EXCERPTED PASSAGE Block Start

From mboxrd@z Thu Jan  1 00:00:00 1970
From: Sebastian Capella <sebastian.capella@linaro.org>
Subject: Re: [PATCH RFC v1 3/3] ARM hibernation / suspend-to-disk
Date: Fri, 21 Feb 2014 10:39:56 -0800
Message-ID: <20140221183956.29890.80931@capellas-linux>
References: <1392774729-3235-1-git-send-email-sebastian.capella@linaro.org>
 <1392774729-3235-4-git-send-email-sebastian.capella@linaro.org>
 <20140219161254.GB19343@e102568-lin.cambridge.arm.com>
 <20140219193315.3732.21819@capellas-linux>
 <20140220162754.GC15994@e102568-lin.cambridge.arm.com>
Mime-Version: 1.0
Content-Type: text/plain; charset="us-ascii"
Content-Transfer-Encoding: 7bit
Return-path: <linux-arm-kernel-bounces+linux-arm-kernel=m.gmane.org@lists.infradead.org>
In-Reply-To: <20140220162754.GC15994@e102568-lin.cambridge.arm.com>
List-Unsubscribe: <http://lists.infradead.org/mailman/options/linux-arm-kernel>,
 <mailto:linux-arm-kernel-request@lists.infradead.org?subject=unsubscribe>
List-Archive: <http://lists.infradead.org/pipermail/linux-arm-kernel/>
List-Post: <mailto:linux-arm-kernel@lists.infradead.org>
List-Help: <mailto:linux-arm-kernel-request@lists.infradead.org?subject=help>
List-Subscribe: <http://lists.infradead.org/mailman/listinfo/linux-arm-kernel>,
 <mailto:linux-arm-kernel-request@lists.infradead.org?subject=subscribe>
Sender: "linux-arm-kernel" <linux-arm-kernel-bounces@lists.infradead.org>
Errors-To: linux-arm-kernel-bounces+linux-arm-kernel=m.gmane.org@lists.infradead.org
To: Lorenzo Pieralisi <lorenzo.pieralisi@arm.com>
Cc: Len Brown <len.brown@intel.com>, "linaro-kernel@lists.linaro.org" <linaro-kernel@lists.linaro.org>, Russell King <linux@arm.linux.org.uk>, Jonathan Austin <Jonathan.Austin@arm.com>, "linux-pm@vger.kernel.org" <linux-pm@vger.kernel.org>, Will Deacon <Will.Deacon@arm.com>, Nicolas Pitre <nico@linaro.org>, "Rafael J. Wysocki" <rjw@rjwysocki.net>, "linux-kernel@vger.kernel.org" <linux-kernel@vger.kernel.org>, Uwe Kleine-K?nig <u.kleine-koenig@pengutronix.de>, Russ Dill <Russ.Dill@ti.com>, Pavel Machek <pavel@ucw.cz>, Cyril Chemparathy <cyril@ti.com>, Santosh Shilimkar <santosh.shilimkar@ti.com>, Catalin Marinas <Catalin.Marinas@arm.com>, Stephen Boyd <sboyd@codeaurora.org>, "linux-arm-kernel@lists.infradead.org" <linux-arm-kernel@lists.infradead.org>
List-Id: linux-pm@vger.kernel.org

Quoting Lorenzo Pieralisi (2014-02-20 08:27:55)

EXCERPTED PASSAGE Block End

▸ **TASK ITEM A**
Give rows from the dataset entries as a Markdown table with the columns "No." and "Text", one line per table row, skipping blank lines and leaving out the pictures. Begin at the line that contains "evento de suma" and stop after the line that contains "原单位或组织独立承担完全责任。".
The email and the rows were taken from unrelated sources.

THE INPUT Block Start

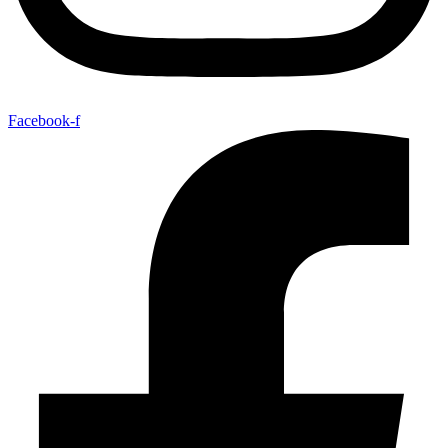
Facebook-f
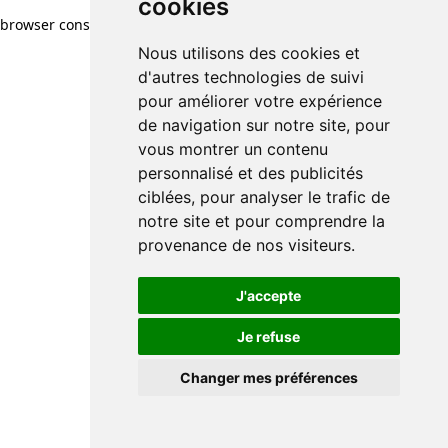
cookies
browser console for more information)
.
Nous utilisons des cookies et
d'autres technologies de suivi
pour améliorer votre expérience
de navigation sur notre site, pour
vous montrer un contenu
personnalisé et des publicités
ciblées, pour analyser le trafic de
notre site et pour comprendre la
provenance de nos visiteurs.
J'accepte
Je refuse
Changer mes préférences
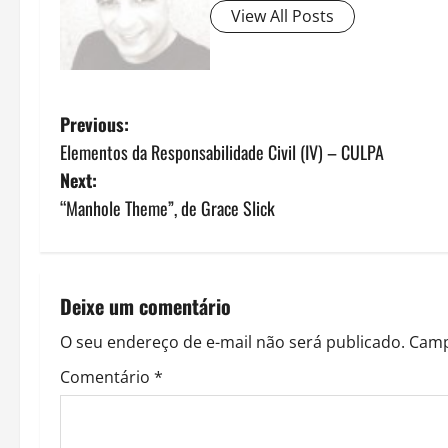
View All Posts
P
Previous:
Elementos da Responsabilidade Civil (IV) – CULPA
o
Next:
s
“Manhole Theme”, de Grace Slick
t
n
Deixe um comentário
a
O seu endereço de e-mail não será publicado.
Camp
v
Comentário
*
i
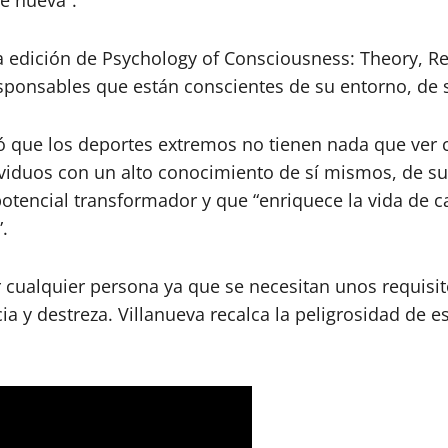
a edición de Psychology of Consciousness: Theory, R
ponsables que están conscientes de su entorno, de s
que los deportes extremos no tienen nada que ver co
ividuos con un alto conocimiento de sí mismos, de su
otencial transformador y que “enriquece la vida de c
.
 cualquier persona ya que se necesitan unos requisit
ia y destreza. Villanueva recalca la peligrosidad de 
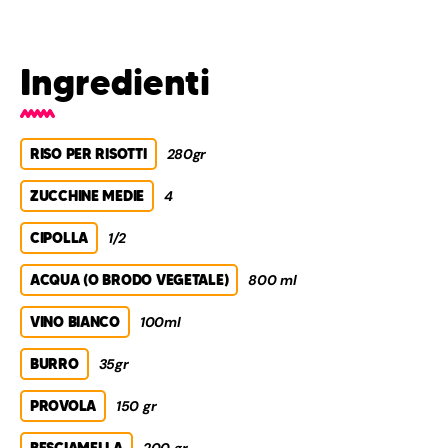
Ingredienti
RISO PER RISOTTI
280gr
ZUCCHINE MEDIE
4
CIPOLLA
1/2
ACQUA (O BRODO VEGETALE)
800 ml
VINO BIANCO
100ml
BURRO
35gr
PROVOLA
150 gr
BESCIAMELLA
200 gr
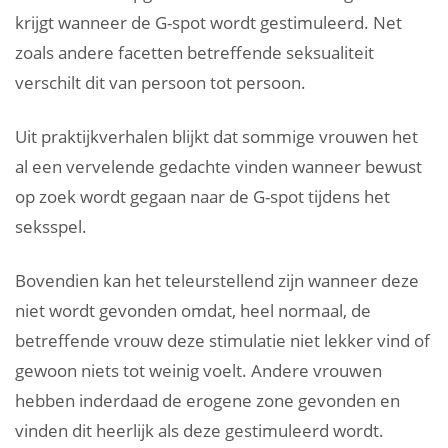
krijgt wanneer de G-spot wordt gestimuleerd. Net
zoals andere facetten betreffende seksualiteit
verschilt dit van persoon tot persoon.
Uit praktijkverhalen blijkt dat sommige vrouwen het
al een vervelende gedachte vinden wanneer bewust
op zoek wordt gegaan naar de G-spot tijdens het
seksspel.
Bovendien kan het teleurstellend zijn wanneer deze
niet wordt gevonden omdat, heel normaal, de
betreffende vrouw deze stimulatie niet lekker vind of
gewoon niets tot weinig voelt. Andere vrouwen
hebben inderdaad de erogene zone gevonden en
vinden dit heerlijk als deze gestimuleerd wordt.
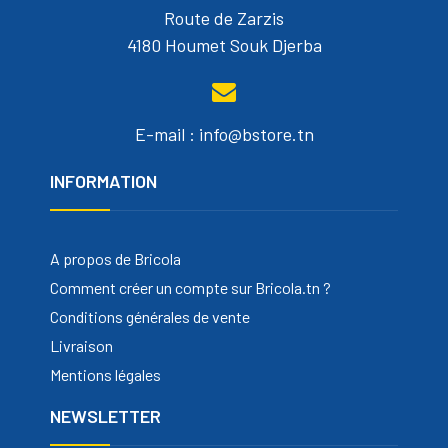
Route de Zarzis
4180 Houmet Souk Djerba
E-mail : info@bstore.tn
INFORMATION
A propos de Bricola
Comment créer un compte sur Bricola.tn ?
Conditions générales de vente
Livraison
Mentions légales
NEWSLETTER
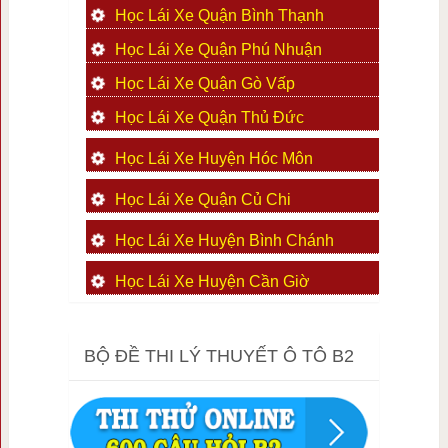
Học Lái Xe Quận Bình Thạnh
Học Lái Xe Quận Phú Nhuận
Học Lái Xe Quận Gò Vấp
Học Lái Xe Quận Thủ Đức
Học Lái Xe Huyện Hóc Môn
Học Lái Xe Quận Củ Chi
Học Lái Xe Huyện Bình Chánh
Học Lái Xe Huyện Cần Giờ
BỘ ĐỀ THI LÝ THUYẾT Ô TÔ B2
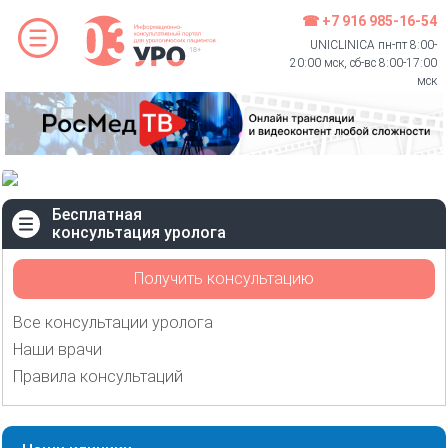
☎ +7 916 985-16-54
UNICLINICA пн-пт 8:00-
20:00 мск, сб-вс 8:00-17:00
мск
Бесплатная
консультация уролога
Получить консультацию
Все консультации уролога
Наши врачи
Правила консультаций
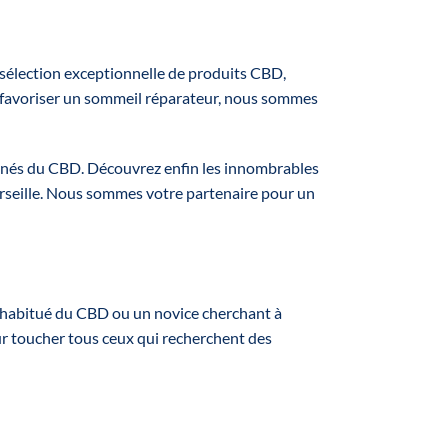
 sélection exceptionnelle de produits CBD,
 favoriser un sommeil réparateur, nous sommes
ionnés du CBD. Découvrez enfin les innombrables
rseille. Nous sommes votre partenaire pour un
 habitué du CBD ou un novice cherchant à
our toucher tous ceux qui recherchent des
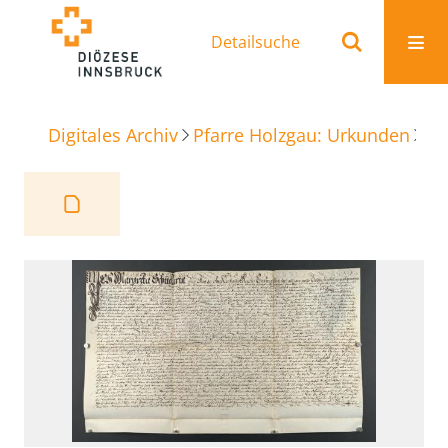
Detailsuche
Digitales Archiv
Pfarre Holzgau: Urkunden
Sc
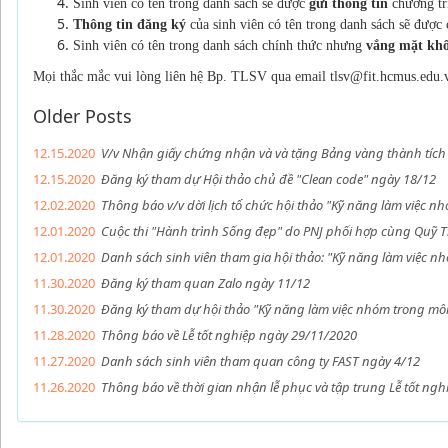
Sinh viên có tên trong danh sách sẽ được
gửi thông tin
chương tr
Thông tin đăng ký
của sinh viên có tên trong danh sách sẽ đượ
Sinh viên có tên trong danh sách chính thức nhưng
vắng mặt kh
Mọi thắc mắc vui lòng liên hệ Bp. TLSV qua email tlsv@fit.hcmus.edu.
Older Posts
12.15.2020
V/v Nhận giấy chứng nhận và và tặng Bảng vàng thành tích
12.15.2020
Đăng ký tham dự Hội thảo chủ đề "Clean code" ngày 18/12
12.02.2020
Thông báo v/v dời lịch tổ chức hội thảo "Kỹ năng làm việc n
12.01.2020
Cuộc thi "Hành trình Sống đẹp" do PNJ phối hợp cùng Quỹ Thờ
12.01.2020
Danh sách sinh viên tham gia hội thảo: "Kỹ năng làm việc n
11.30.2020
Đăng ký tham quan Zalo ngày 11/12
11.30.2020
Đăng ký tham dự hội thảo "Kỹ năng làm việc nhóm trong môi
11.28.2020
Thông báo về Lễ tốt nghiệp ngày 29/11/2020
11.27.2020
Danh sách sinh viên tham quan công ty FAST ngày 4/12
11.26.2020
Thông báo về thời gian nhận lễ phục và tập trung Lễ tốt ng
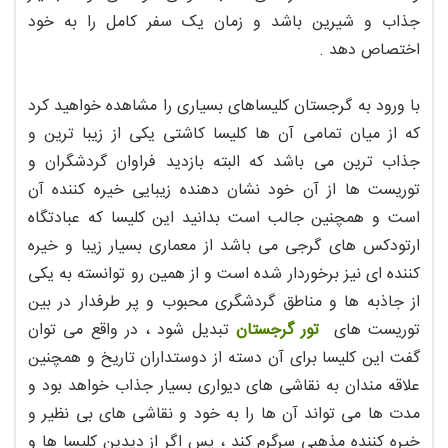
جذاب و شیرین باشد و زمان یک سفر کامل را به خود
اختصاص دهد .
با ورود به گرجستان کلیساهای بسیاری را مشاهده خواهید کرد
که از میان تمامی آن ها کلیسا کاشتی یکی از زیبا ترین و
جذاب ترین می باشد که البته بازدید فراوان گردشگران و
توریست ها از آن خود نشان دهنده زیبایی خیره کننده آن
است و همچنین جالب است بدانید این کلیسا که عبادتگاه
ارتودکس های گرجی می باشد از معماری بسیار زیبا و خیره
کننده ای نیز برخوردار شده است و از همین رو توانسته به یکی
از جاذبه ها و مناطق گردشگری محبوب و پر طرفدار در بین
توریست های
تور گرجستان
تبدیل شود ، در واقع می توان
گفت این کلیسا برای آن دسته از دوستداران تاریخ و همچنین
علاقه مندان به نقاشی های دیواری بسیار جذاب خواهد بود و
مدت ها می تواند آن ها را به خود و نقاشی های بی نظیر و
خیره کننده مذهبی سرگرم کند ، پس اگر از دیدین کلیسا ها و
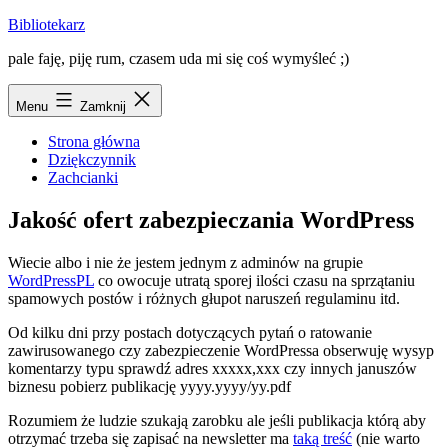
Przejdź
Bibliotekarz
do
pale faję, piję rum, czasem uda mi się coś wymyśleć ;)
treści
Menu
Zamknij
Strona główna
Dziękczynnik
Zachcianki
Jakość ofert zabezpieczania WordPress
Wiecie albo i nie że jestem jednym z adminów na grupie
WordPressPL
co owocuje utratą sporej ilości czasu na sprzątaniu
spamowych postów i różnych głupot naruszeń regulaminu itd.
Od kilku dni przy postach dotyczących pytań o ratowanie
zawirusowanego czy zabezpieczenie WordPressa obserwuję wysyp
komentarzy typu sprawdź adres xxxxx,xxx czy innych januszów
biznesu pobierz publikację yyyy.yyyy/yy.pdf
Rozumiem że ludzie szukają zarobku ale jeśli publikacja którą aby
otrzymać trzeba się zapisać na newsletter ma
taką treść
(nie warto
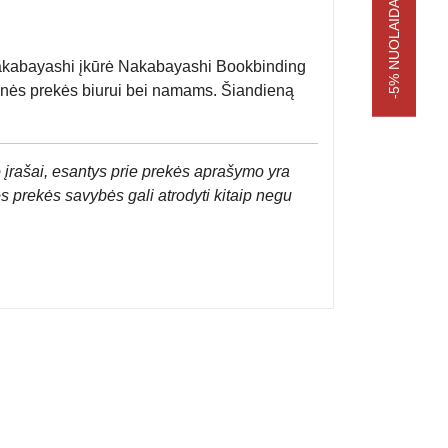
-5% NUOLAIDA APSIPIRKIMUI
kabayashi įkūrė Nakabayashi Bookbinding
aštinės prekės biurui bei namams. Šiandieną
 įrašai, esantys prie prekės aprašymo yra
os prekės savybės gali atrodyti kitaip negu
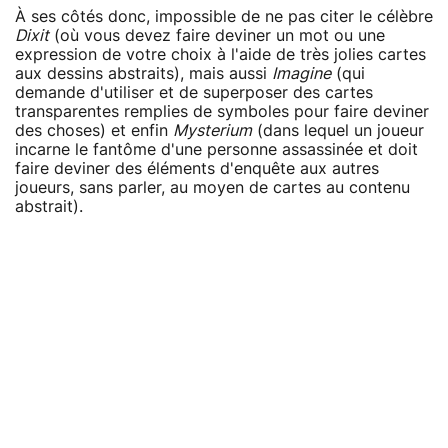
À ses côtés donc, impossible de ne pas citer le célèbre
Dixit
(où vous devez faire deviner un mot ou une
expression de votre choix à l'aide de très jolies cartes
aux dessins abstraits), mais aussi
Imagine
(qui
demande d'utiliser et de superposer des cartes
transparentes remplies de symboles pour faire deviner
des choses) et enfin
Mysterium
(dans lequel un joueur
incarne le fantôme d'une personne assassinée et doit
faire deviner des éléments d'enquête aux autres
joueurs, sans parler, au moyen de cartes au contenu
abstrait).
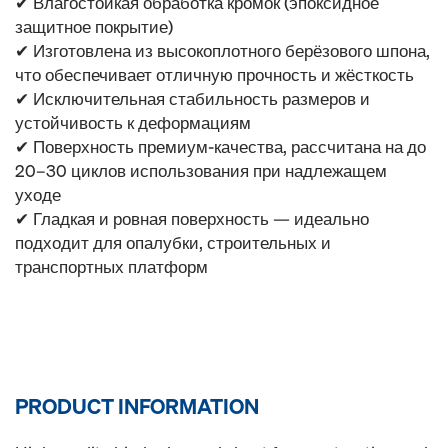
✔ Влагостойкая обработка кромок (эпоксидное
защитное покрытие)
✔ Изготовлена из высокоплотного берёзового шпона,
что обеспечивает отличную прочность и жёсткость
✔ Исключительная стабильность размеров и
устойчивость к деформациям
✔ Поверхность премиум-качества, рассчитана на до
20–30 циклов использования при надлежащем
уходе
✔ Гладкая и ровная поверхность — идеально
подходит для опалубки, строительных и
транспортных платформ
PRODUCT INFORMATION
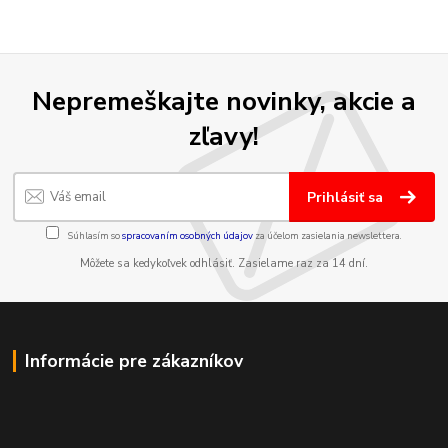
Nepremeškajte novinky, akcie a
zľavy!
Prihlásiť sa
Súhlasím so
spracovaním osobných údajov
za účelom zasielania newslettera.
Môžete sa kedykoľvek odhlásiť. Zasielame raz za 14 dní.
Informácie pre zákazníkov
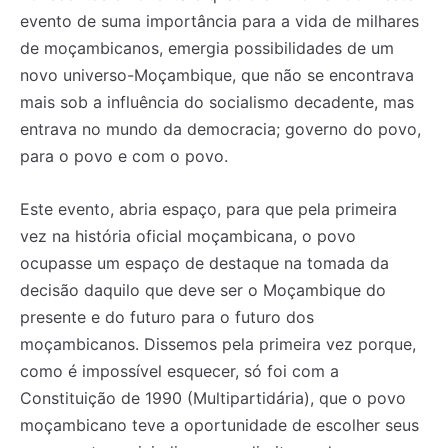
evento de suma importância para a vida de milhares
de moçambicanos, emergia possibilidades de um
novo universo-Moçambique, que não se encontrava
mais sob a influência do socialismo decadente, mas
entrava no mundo da democracia; governo do povo,
para o povo e com o povo.
Este evento, abria espaço, para que pela primeira
vez na história oficial moçambicana, o povo
ocupasse um espaço de destaque na tomada da
decisão daquilo que deve ser o Moçambique do
presente e do futuro para o futuro dos
moçambicanos. Dissemos pela primeira vez porque,
como é impossível esquecer, só foi com a
Constituição de 1990 (Multipartidária), que o povo
moçambicano teve a oportunidade de escolher seus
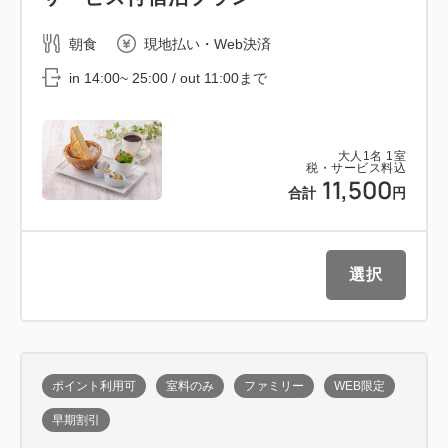
朝食
現地払い・Web決済
in 14:00~ 25:00 / out 11:00まで
大人
1
名
1
室
税・サービス料込
11,500
合計
円
選択
ポイント利用可
室料のみ
ファミリー
WEB限定
早期割引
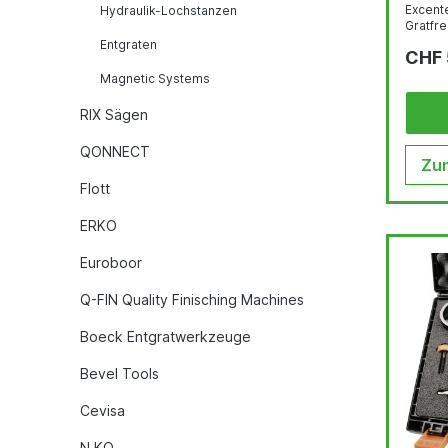
Excente
Hydraulik-Lochstanzen
Gratfre
Sekunden
Entgraten
CHF 
der ova
mm Ausgelegt für alle Alu- und Stahl-
Magnetic Systems
Normsc
Befest
RIX Sägen
Appara
(EN-No
QONNECT
Profilhe
Zum
Schneid
Muster
Flott
ERKO
Euroboor
Q-FIN Quality Finisching Machines
Boeck Entgratwerkzeuge
Bevel Tools
Cevisa
N.KO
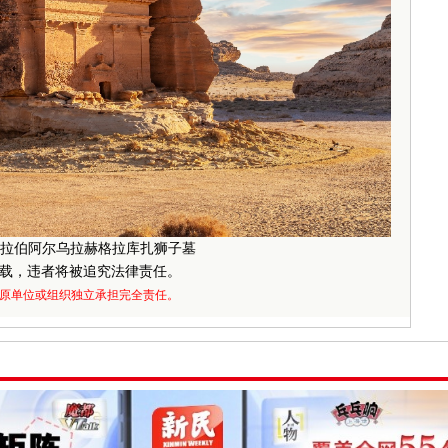
伯阿尔乌拉赫格拉库扎狮子墓
载，违者将被追究法律责任。
原单位或组织独立承担完全责任。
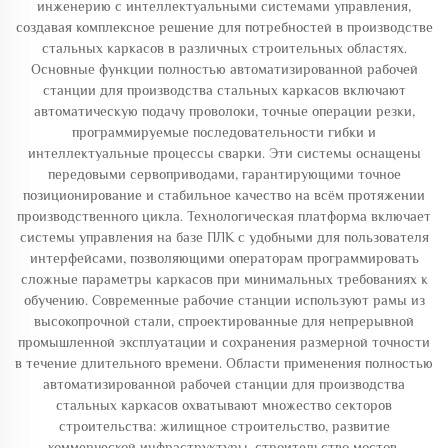
инженерию с интеллектуальными системами управления,
создавая комплексное решение для потребностей в производстве
стальных каркасов в различных строительных областях.
Основные функции полностью автоматизированной рабочей
станции для производства стальных каркасов включают
автоматическую подачу проволоки, точные операции резки,
программируемые последовательности гибки и
интеллектуальные процессы сварки. Эти системы оснащены
передовыми сервоприводами, гарантирующими точное
позиционирование и стабильное качество на всём протяжении
производственного цикла. Технологическая платформа включает
системы управления на базе ПЛК с удобными для пользователя
интерфейсами, позволяющими операторам программировать
сложные параметры каркасов при минимальных требованиях к
обучению. Современные рабочие станции используют рамы из
высокопрочной стали, спроектированные для непрерывной
промышленной эксплуатации и сохранения размерной точности
в течение длительного времени. Области применения полностью
автоматизированной рабочей станции для производства
стальных каркасов охватывают множество секторов
строительства: жилищное строительство, развитие
коммерческой инфраструктуры, строительство мостов,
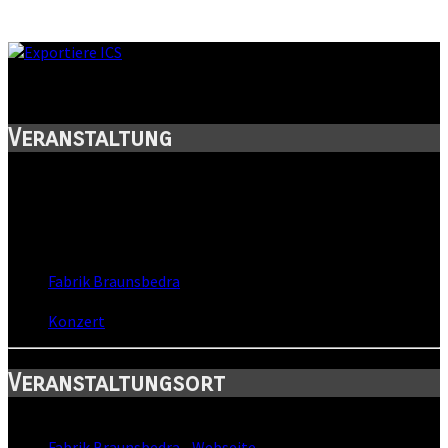
Regentanz in der Fabrik Braunsbedra
Veranstaltung
Titel:
Regentanz in der Fabrik Braunsbedra
Wann:
Sa, 21. April 2012
,
20:30 Uhr
Wo:
Fabrik Braunsbedra
- Braunsbedra, Sachsen-Anhalt
Kategorie:
Konzert
Veranstaltungsort
Standort:
Fabrik Braunsbedra
-
Webseite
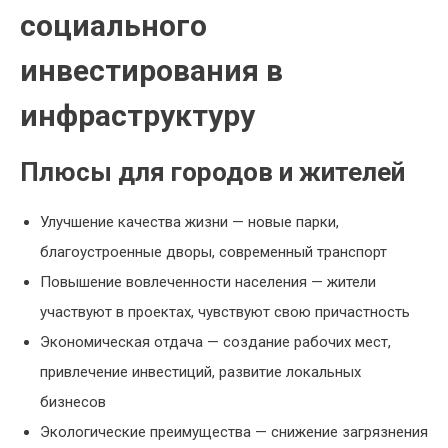
социального
инвестирования в
инфраструктуру
Плюсы для городов и жителей
Улучшение качества жизни — новые парки,
благоустроенные дворы, современный транспорт
Повышение вовлеченности населения — жители
участвуют в проектах, чувствуют свою причастность
Экономическая отдача — создание рабочих мест,
привлечение инвестиций, развитие локальных
бизнесов
Экологические преимущества — снижение загрязнения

THE INPUT Block End

▸ **TASK ITEM B**
List every message ID in the References header of the email.

▸ **EXPECTED ANSWER A**
| No. | Text |
|---|---|
| 1 | evento de suma importância para a vida de milhares |
| 2 | de moçambicanos, emergia possibilidades de um |
| 3 | novo universo-Moçambique, que não se encontrava |
| 4 | mais sob a influência do socialismo decadente, mas |
| 5 | entrava no mundo da democracia; governo do povo, |
| 6 | para o povo e com o povo. |
| 7 | Este evento, abria espaço, para que pela primeira |
| 8 | vez na história oficial moçambicana, o povo |
| 9 | ocupasse um espaço de destaque na tomada da |
| 10 | decisão daquilo que deve ser o Moçambique do |
| 11 | presente e do futuro para o futuro dos |
| 12 | moçambicanos. Dissemos pela primeira vez porque, |
| 13 | como é impossível esquecer, só foi com a |
| 14 | Constituição de 1990 (Multipartidária), que o povo |
| 15 | moçambicano teve a oportunidade de escolher seus |
| 16 | 朝食 |
| 17 | 現地払い・Web決済 |
| 18 | in 14:00~ 25:00 / out 11:00まで |
| 19 | 大人 |
| 20 | 1 |
| 21 | 名 |
| 22 | 1 |
| 23 | 室 |
| 24 | 税・サービス料込 |
| 25 | 11,500 |
| 26 | 合計 |
| 27 | 円 |
| 28 | 選択 |
| 29 | ポイント利用可 |
| 30 | 室料のみ |
| 31 | ファミリー |
| 32 | WEB限定 |
| 33 | 早期割引 |
| 34 | Excente |
| 35 | Hydraulik-Lochstanzen |
| 36 | Gratfre |
| 37 | Sekunden |
| 38 | Entgraten |
| 39 | CHF  |
| 40 | der ova |
| 41 | mm Ausgelegt für alle Alu- und Stahl- |
| 42 | Magnetic Systems |
| 43 | Normsc |
| 44 | Befest |
| 45 | RIX Sägen |
| 46 | Appara |
| 47 | (EN-No |
| 48 | QONNECT |
| 49 | Profilhe |
| 50 | Zum |
| 51 | Schneid |
| 52 | Muster |
| 53 | Flott |
| 54 | ERKO |
| 55 | Euroboor |
| 56 | Q-FIN Quality Finisching Machines |
| 57 | Boeck Entgratwerkzeuge |
| 58 | Bevel Tools |
| 59 | Cevisa |
| 60 | N.KO |
| 61 | 伯阿尔乌拉赫格拉库扎狮子墓 |
| 62 | 载，违者将被追究法律责任。 |
| 63 | 原单位或组织独立承担完全责任。 |

▸ **EXPECTED ANSWER B**
- <1392774729-3235-1-git-send-email-sebastian.capella@linaro.org>
- <1392774729-3235-4-git-send-email-sebastian.capella@linaro.org>
- <20140219161254.GB19343@e102568-lin.cambridge.arm.com>
- <20140219193315.3732.21819@capellas-linux>
- <20140220162754.GC15994@e102568-lin.cambridge.arm.com>